(begin)

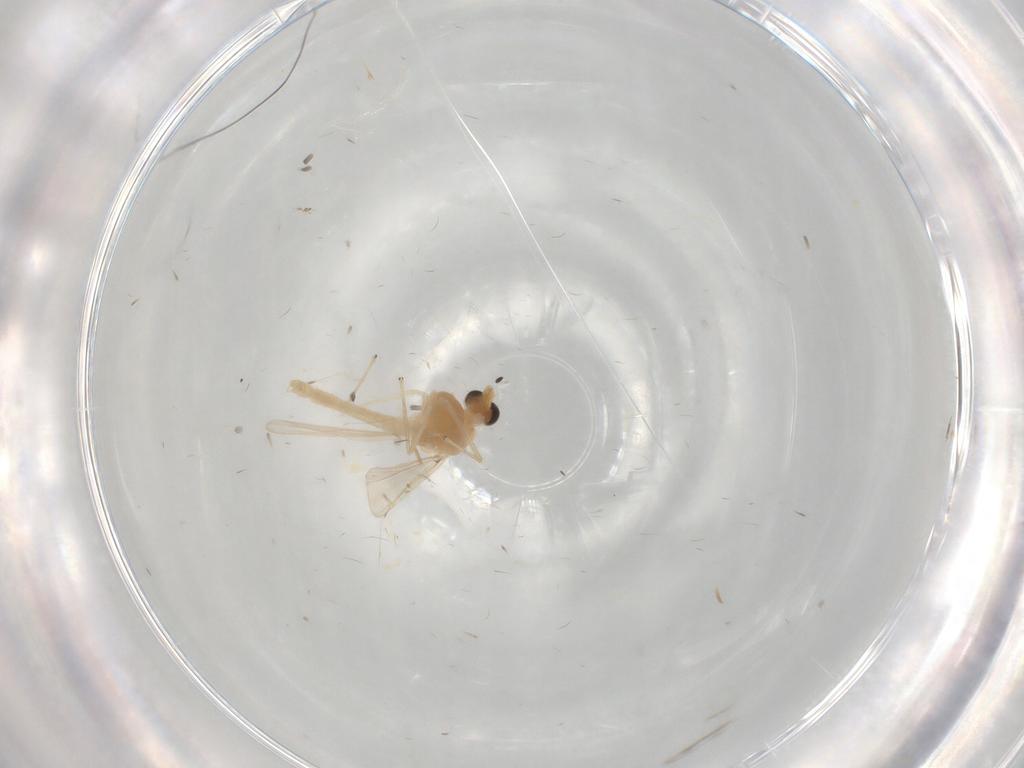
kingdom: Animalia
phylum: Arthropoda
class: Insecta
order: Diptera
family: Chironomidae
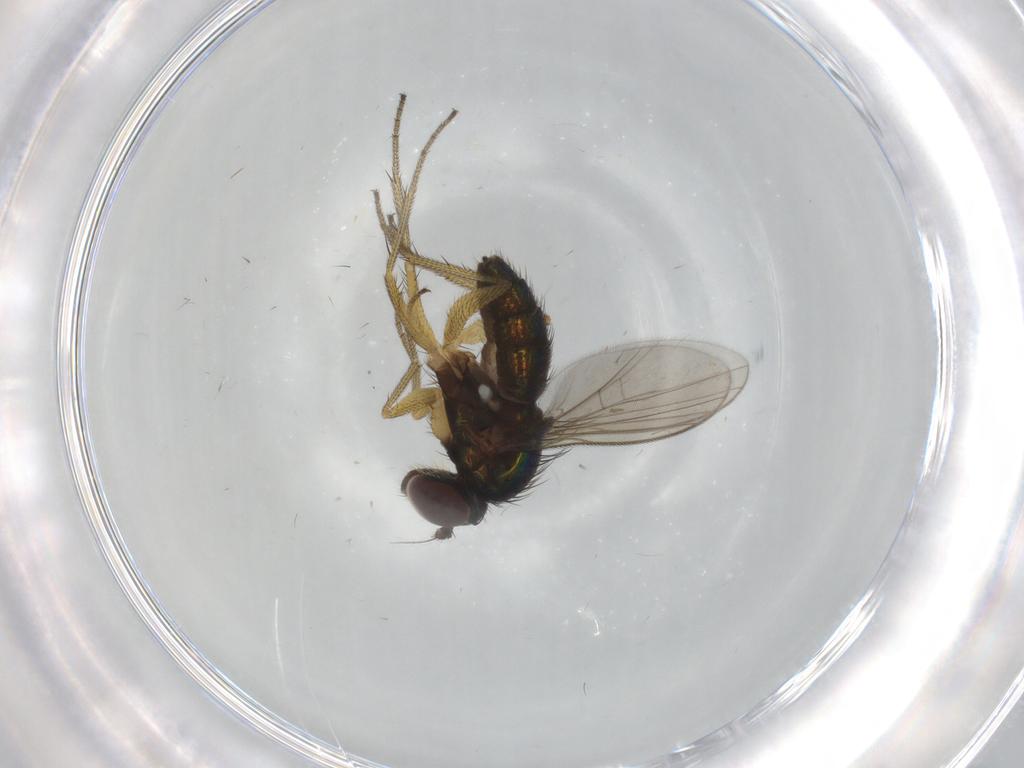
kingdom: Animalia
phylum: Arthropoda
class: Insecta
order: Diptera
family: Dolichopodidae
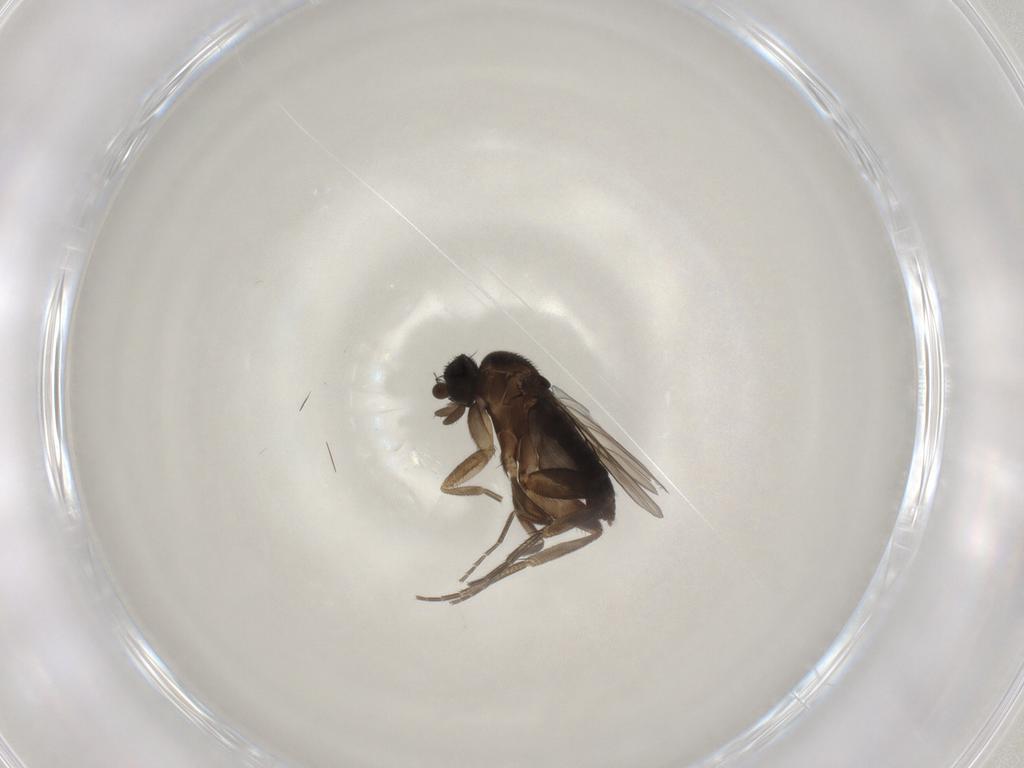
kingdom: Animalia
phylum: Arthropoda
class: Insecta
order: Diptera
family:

(end)

* **Work instructions**
Copy every line of the data above word for word, leaving out the pictures.

* **Worked solution**
kingdom: Animalia
phylum: Arthropoda
class: Insecta
order: Diptera
family: Chironomidae
kingdom: Animalia
phylum: Arthropoda
class: Insecta
order: Diptera
family: Dolichopodidae
kingdom: Animalia
phylum: Arthropoda
class: Insecta
order: Diptera
family:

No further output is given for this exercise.